Of course, Sport England’s Community Emergency Fund of £210 million has helped so many community sports clubs and exercise centres remain open during the pandemic. Without this support, they simply would not have survived.
I am sure Tim will want to add more on that when he addresses this conference next. And no doubt he’ll also want to mention their excellent online programme, ‘Join the Movement,’ which helped so many people keep their fitness levels up during lockdown.
In the meantime, I know we are still in a state of flux. We’ve made great progress, but we face a number of challenges – some of which are still evolving – to get us back on the path to normality.
In the short term, can I first offer my support to the Sport Recreation Alliance in their bid for the secretariat of the International Working Group for Women. You’re in a great position to make a tremendous contribution there, so let me wish you the best of luck.

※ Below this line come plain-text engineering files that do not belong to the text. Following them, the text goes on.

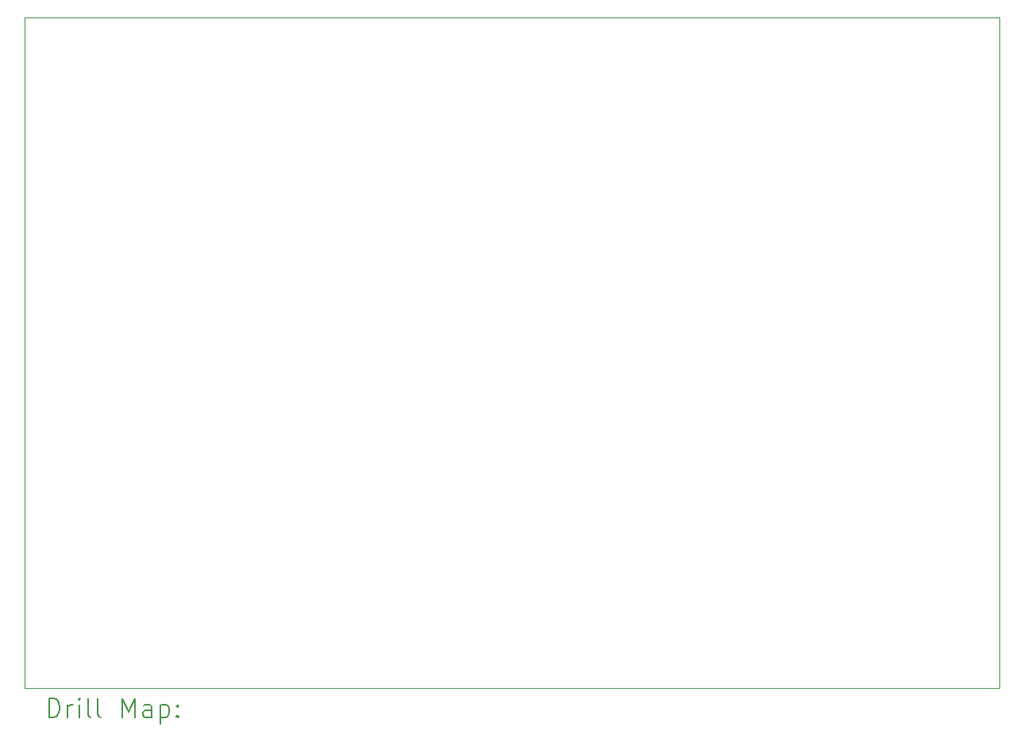
<source format=gbr>
%TF.GenerationSoftware,KiCad,Pcbnew,8.0.8*%
%TF.CreationDate,2025-02-10T18:34:36-05:00*%
%TF.ProjectId,draft,64726166-742e-46b6-9963-61645f706362,rev?*%
%TF.SameCoordinates,Original*%
%TF.FileFunction,Drillmap*%
%TF.FilePolarity,Positive*%
%FSLAX45Y45*%
G04 Gerber Fmt 4.5, Leading zero omitted, Abs format (unit mm)*
G04 Created by KiCad (PCBNEW 8.0.8) date 2025-02-10 18:34:36*
%MOMM*%
%LPD*%
G01*
G04 APERTURE LIST*
%ADD10C,0.050000*%
%ADD11C,0.200000*%
G04 APERTURE END LIST*
D10*
X10550000Y-4750000D02*
X20950000Y-4750000D01*
X20950000Y-11900000D01*
X10550000Y-11900000D01*
X10550000Y-4750000D01*
D11*
X10808277Y-12213984D02*
X10808277Y-12013984D01*
X10808277Y-12013984D02*
X10855896Y-12013984D01*
X10855896Y-12013984D02*
X10884467Y-12023508D01*
X10884467Y-12023508D02*
X10903515Y-12042555D01*
X10903515Y-12042555D02*
X10913039Y-12061603D01*
X10913039Y-12061603D02*
X10922563Y-12099698D01*
X10922563Y-12099698D02*
X10922563Y-12128269D01*
X10922563Y-12128269D02*
X10913039Y-12166365D01*
X10913039Y-12166365D02*
X10903515Y-12185412D01*
X10903515Y-12185412D02*
X10884467Y-12204460D01*
X10884467Y-12204460D02*
X10855896Y-12213984D01*
X10855896Y-12213984D02*
X10808277Y-12213984D01*
X11008277Y-12213984D02*
X11008277Y-12080650D01*
X11008277Y-12118746D02*
X11017801Y-12099698D01*
X11017801Y-12099698D02*
X11027324Y-12090174D01*
X11027324Y-12090174D02*
X11046372Y-12080650D01*
X11046372Y-12080650D02*
X11065420Y-12080650D01*
X11132086Y-12213984D02*
X11132086Y-12080650D01*
X11132086Y-12013984D02*
X11122563Y-12023508D01*
X11122563Y-12023508D02*
X11132086Y-12033031D01*
X11132086Y-12033031D02*
X11141610Y-12023508D01*
X11141610Y-12023508D02*
X11132086Y-12013984D01*
X11132086Y-12013984D02*
X11132086Y-12033031D01*
X11255896Y-12213984D02*
X11236848Y-12204460D01*
X11236848Y-12204460D02*
X11227324Y-12185412D01*
X11227324Y-12185412D02*
X11227324Y-12013984D01*
X11360658Y-12213984D02*
X11341610Y-12204460D01*
X11341610Y-12204460D02*
X11332086Y-12185412D01*
X11332086Y-12185412D02*
X11332086Y-12013984D01*
X11589229Y-12213984D02*
X11589229Y-12013984D01*
X11589229Y-12013984D02*
X11655896Y-12156841D01*
X11655896Y-12156841D02*
X11722562Y-12013984D01*
X11722562Y-12013984D02*
X11722562Y-12213984D01*
X11903515Y-12213984D02*
X11903515Y-12109222D01*
X11903515Y-12109222D02*
X11893991Y-12090174D01*
X11893991Y-12090174D02*
X11874943Y-12080650D01*
X11874943Y-12080650D02*
X11836848Y-12080650D01*
X11836848Y-12080650D02*
X11817801Y-12090174D01*
X11903515Y-12204460D02*
X11884467Y-12213984D01*
X11884467Y-12213984D02*
X11836848Y-12213984D01*
X11836848Y-12213984D02*
X11817801Y-12204460D01*
X11817801Y-12204460D02*
X11808277Y-12185412D01*
X11808277Y-12185412D02*
X11808277Y-12166365D01*
X11808277Y-12166365D02*
X11817801Y-12147317D01*
X11817801Y-12147317D02*
X11836848Y-12137793D01*
X11836848Y-12137793D02*
X11884467Y-12137793D01*
X11884467Y-12137793D02*
X11903515Y-12128269D01*
X11998753Y-12080650D02*
X11998753Y-12280650D01*
X11998753Y-12090174D02*
X12017801Y-12080650D01*
X12017801Y-12080650D02*
X12055896Y-12080650D01*
X12055896Y-12080650D02*
X12074943Y-12090174D01*
X12074943Y-12090174D02*
X12084467Y-12099698D01*
X12084467Y-12099698D02*
X12093991Y-12118746D01*
X12093991Y-12118746D02*
X12093991Y-12175888D01*
X12093991Y-12175888D02*
X12084467Y-12194936D01*
X12084467Y-12194936D02*
X12074943Y-12204460D01*
X12074943Y-12204460D02*
X12055896Y-12213984D01*
X12055896Y-12213984D02*
X12017801Y-12213984D01*
X12017801Y-12213984D02*
X11998753Y-12204460D01*
X12179705Y-12194936D02*
X12189229Y-12204460D01*
X12189229Y-12204460D02*
X12179705Y-12213984D01*
X12179705Y-12213984D02*
X12170182Y-12204460D01*
X12170182Y-12204460D02*
X12179705Y-12194936D01*
X12179705Y-12194936D02*
X12179705Y-12213984D01*
X12179705Y-12090174D02*
X12189229Y-12099698D01*
X12189229Y-12099698D02*
X12179705Y-12109222D01*
X12179705Y-12109222D02*
X12170182Y-12099698D01*
X12170182Y-12099698D02*
X12179705Y-12090174D01*
X12179705Y-12090174D02*
X12179705Y-12109222D01*
M02*

</source>
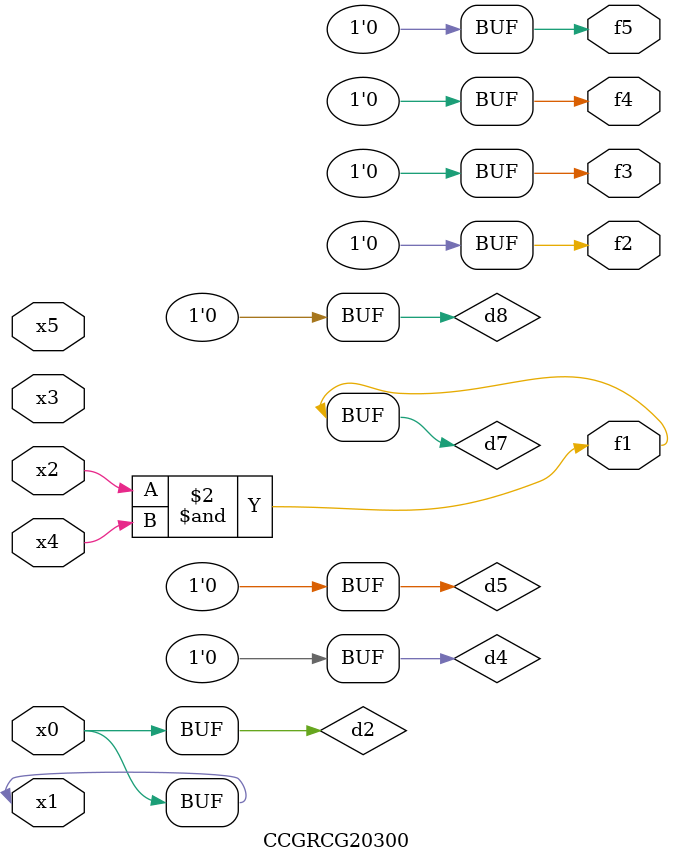
<source format=v>
module CCGRCG20300(
	input x0, x1, x2, x3, x4, x5,
	output f1, f2, f3, f4, f5
);

	wire d1, d2, d3, d4, d5, d6, d7, d8, d9;

	nand (d1, x1);
	buf (d2, x0, x1);
	nand (d3, x2, x4);
	and (d4, d1, d2);
	and (d5, d1, d2);
	nand (d6, d1, d3);
	not (d7, d3);
	xor (d8, d5);
	nor (d9, d5, d6);
	assign f1 = d7;
	assign f2 = d8;
	assign f3 = d8;
	assign f4 = d8;
	assign f5 = d8;
endmodule

</source>
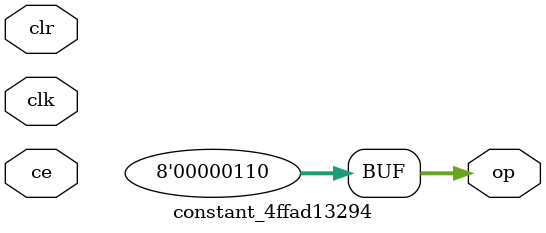
<source format=v>
module constant_4ffad13294 (
  output [(8 - 1):0] op,
  input clk,
  input ce,
  input clr);
  localparam [(8 - 1):0] const_value = 8'b00000110;
  assign op = 8'b00000110;
endmodule
</source>
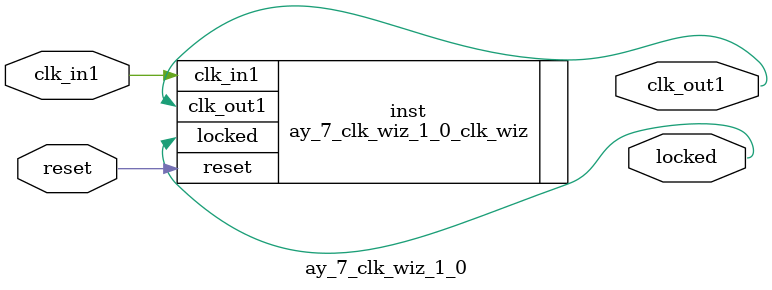
<source format=v>


`timescale 1ps/1ps

(* CORE_GENERATION_INFO = "ay_7_clk_wiz_1_0,clk_wiz_v6_0_5_0_0,{component_name=ay_7_clk_wiz_1_0,use_phase_alignment=true,use_min_o_jitter=false,use_max_i_jitter=false,use_dyn_phase_shift=false,use_inclk_switchover=false,use_dyn_reconfig=false,enable_axi=0,feedback_source=FDBK_AUTO,PRIMITIVE=MMCM,num_out_clk=1,clkin1_period=8.000,clkin2_period=10.000,use_power_down=false,use_reset=true,use_locked=true,use_inclk_stopped=false,feedback_type=SINGLE,CLOCK_MGR_TYPE=NA,manual_override=false}" *)

module ay_7_clk_wiz_1_0 
 (
  // Clock out ports
  output        clk_out1,
  // Status and control signals
  input         reset,
  output        locked,
 // Clock in ports
  input         clk_in1
 );

  ay_7_clk_wiz_1_0_clk_wiz inst
  (
  // Clock out ports  
  .clk_out1(clk_out1),
  // Status and control signals               
  .reset(reset), 
  .locked(locked),
 // Clock in ports
  .clk_in1(clk_in1)
  );

endmodule

</source>
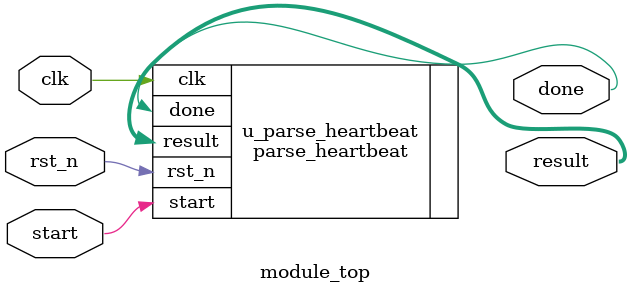
<source format=v>

module module_top (
    input wire clk,
    input wire rst_n,
    input wire start,
    output wire done,
    output wire [31:0] result
);

    // Instantiate first function module
    parse_heartbeat u_parse_heartbeat (
        .clk(clk),
        .rst_n(rst_n),
        .start(start),
        .done(done),
        .result(result)
    );

endmodule

</source>
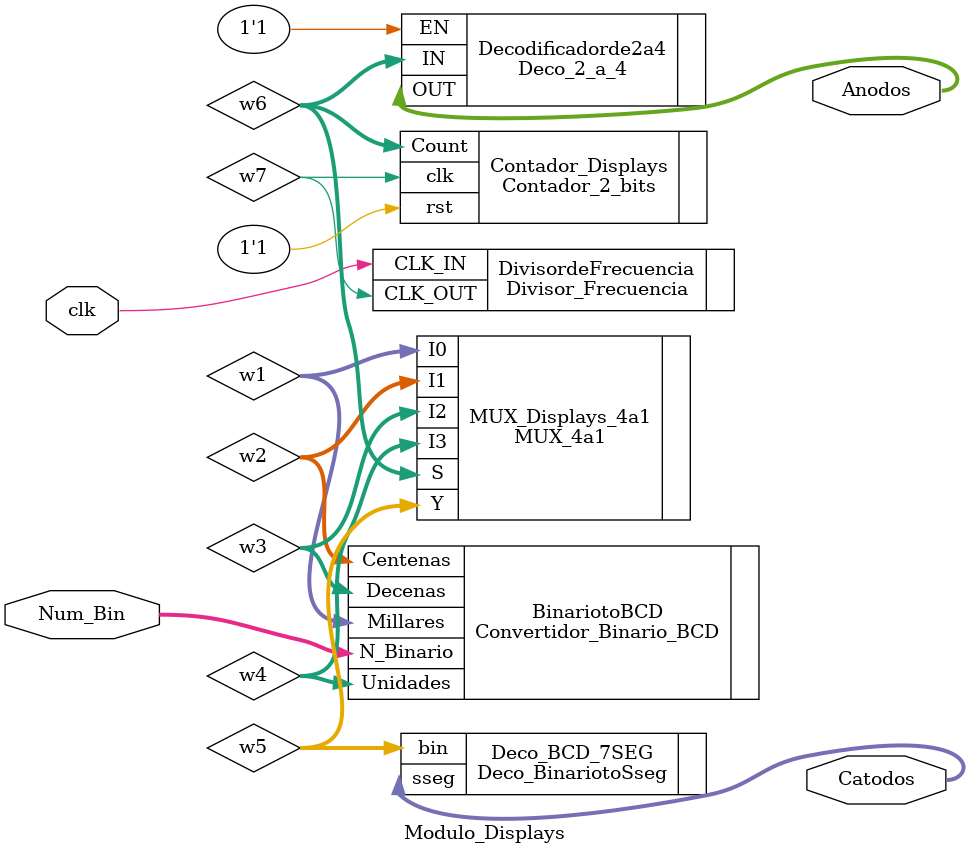
<source format=v>
`timescale 1ns / 1ps
module Modulo_Displays(

input wire [9:0]Num_Bin,
input wire clk,
output wire [6:0]Catodos,
output wire [3:0]Anodos
);

wire [3:0] w1,w2,w3,w4,w5;
wire [1:0] w6;
wire w7;


Divisor_Frecuencia DivisordeFrecuencia (
    .CLK_IN(clk), 
    .CLK_OUT(w7)
    );

	 
Convertidor_Binario_BCD BinariotoBCD ( 
    .N_Binario(Num_Bin), 
    .Millares(w1), 
    .Centenas(w2), 
    .Decenas(w3), 
    .Unidades(w4)
    );
	 
MUX_4a1 MUX_Displays_4a1 (
    .I0(w1), 
    .I1(w2), 
    .I2(w3), 
    .I3(w4), 
    .S(w6), 
    .Y(w5)
    );

Contador_2_bits Contador_Displays (
    .clk(w7), 
    .rst(1'b1), 
    .Count(w6)
	 );
	 
Deco_BinariotoSseg Deco_BCD_7SEG (
    .bin(w5), 
    .sseg(Catodos)
    );

Deco_2_a_4 Decodificadorde2a4(
    .IN(w6), 
    .EN(1'b1), 
    .OUT(Anodos)
    );
	 
endmodule



</source>
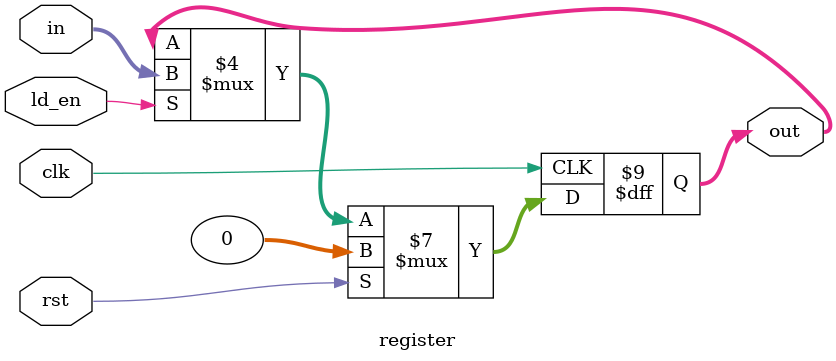
<source format=v>
module register(clk,rst,in,ld_en,out);
//sync ckt
input clk,rst,ld_en;
input [31:0] in;
output reg [31:0] out;
//reg [31:0] out;
always @(posedge clk)
	begin
		if(rst == 1)
		out <= 0;
		else if(ld_en == 1)
		out <= in;
 	end
endmodule

</source>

And as Minister for Sport it would be remiss if I didn’t mention National Fitness Day, which is in two days’ time, and of course the Great British Week of Sport, due to start on 27 September. Let’s get behind both of these great initiatives.
In the long-term, though, I know that we can only return to normal with the kind of collaboration that got us through the first stage of the pandemic. Given the incredible commitment, passion and tireless hard work you’ve shown so far, I’m very confident that we will all pull together as a sector and emerge stronger than ever on the other side. Thank you.